“Common Lisp: The Untold Story”, Kent M. Pitman2008-10-20 (; backlinks)⁠:

…The original design of the Common Lisp language, culminating in the 1984 publication of Common Lisp: The Language was designed not by an ANSI committee but just by a set of interested individuals. I was not a founding member of the group, although my office-mate Guy Steele was. I was vaguely aware that there was some sort of thing afoot, but my specific involvement came slightly later through the same kind of accidental path that had led me to Lisp itself.

3.1 The INTERLISP Threat: Although I was not directly involved in how funding arrived to our group, I was vaguely aware that ARPA was very interested in being able to connect up the programs that resulted from research it had funded at various universities and research labs. Because many of these facilities used different dialects of LISP, ARPA was inclined to try to get them all to use the same dialect. They were leaning toward concluding that INTERLISP was the dialect of choice because it seemed to be deployed at more locations than any other single dialect, but a case was made that many MACLISP variants were really the same dialect and could be collected under a single Common Lisp banner.

In part, this was an issue of simple territorialism. The MIT crowd would have preferred to use a dialect of Lisp more similar to the MACLISP dialect it had been using. But at another level, there was perceived to be a serious technical issue: INTERLISP was perceived as a very complex design, including a very controversial facility called DWIM, that many felt would not be a suitable base for the kind of system programming that MACLISP programmers were used to doing.

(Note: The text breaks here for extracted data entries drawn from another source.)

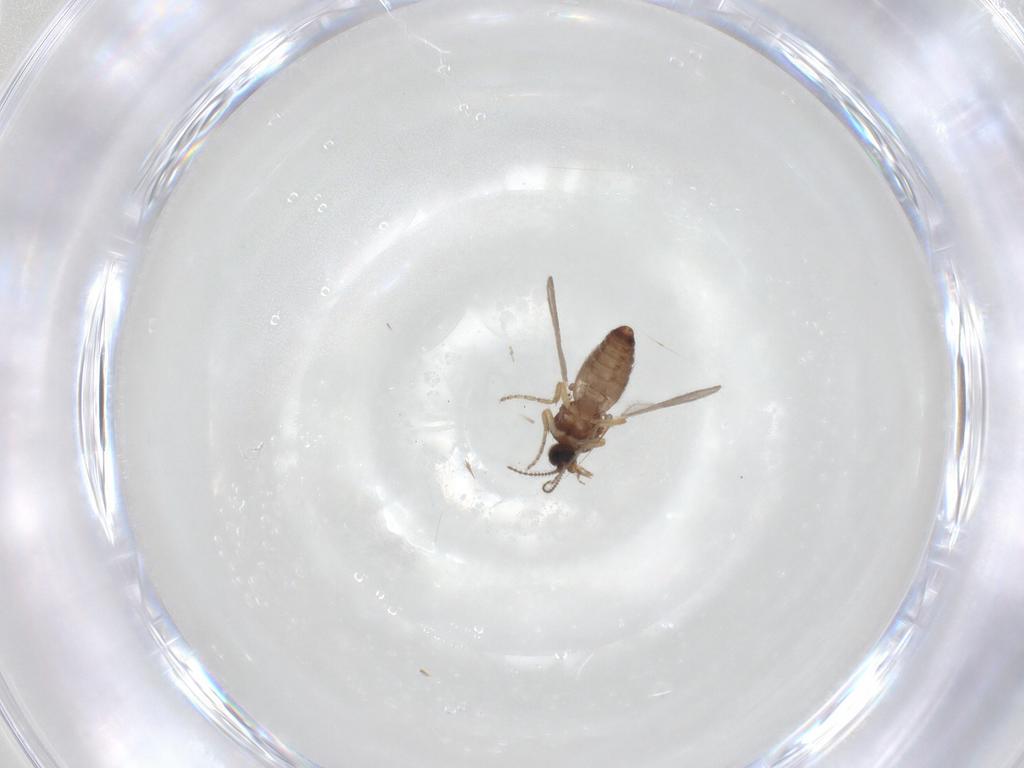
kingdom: Animalia
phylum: Arthropoda
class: Insecta
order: Diptera
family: Ceratopogonidae
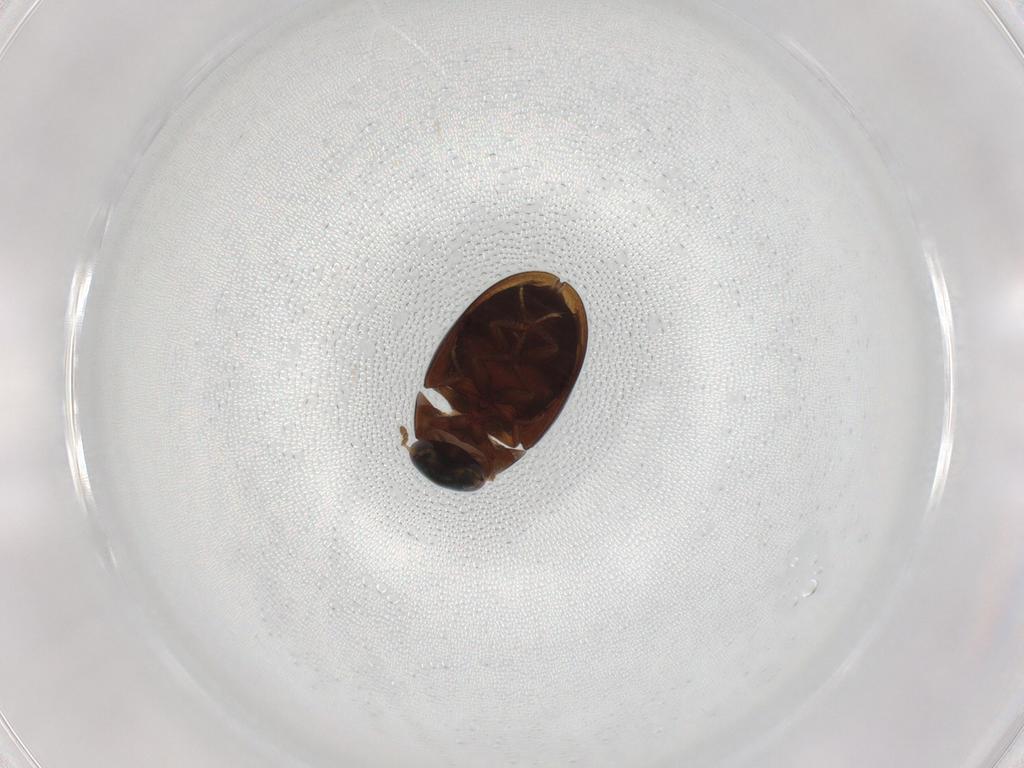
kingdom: Animalia
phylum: Arthropoda
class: Insecta
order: Coleoptera
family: Hydrophilidae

In effect, there was a fight to the death between Common Lisp and INTERLISP because ARPA was not willing to fund work in both dialects going forward. And after Common Lisp: The Language was published, Common Lisp succeeded and INTERLISP largely disappeared within a small number of years.

This was unfortunate, of course, because although the nascent Common Lisp community really didn’t desire to destroy all of that investment in INTERLISP, they did simply want to survive. The INTERLISP community was renowned for its user interfaces, for example. Someone once observed to me, however, that the cost of any such battle is that later the individuals who have lost out or otherwise been alienated will eventually need to be repatriated with the community. At that point, some compromise is often needed in order to bring them back.

5.2 Early Politics and Posturing

Never having been part of a formal standards process, I didn’t quite know what to expect. The very fact that there are a lot of rules was very daunting and confusing. Work was divided up. Committees were assigned to work on various subtasks…the notes include these remarks:

I don’t know if these things really aptly described what was actually going on. They may have been, in some cases. They are just the personal guesses of someone who was new to the process and struggling to understand it. But I think it’s fair to say that early in the standards process there was a lot of tactical posturing between the committees.

It’s equally reasonable to note that while inter-corporate tactical posturing may have appeared to serve the individual vendors represented, it probably kept the vendors from cooperating in ways that later turned out to be essential. Before the process could move forward, a new understanding would have to be reached where we started to work more together, and less at odds with one another.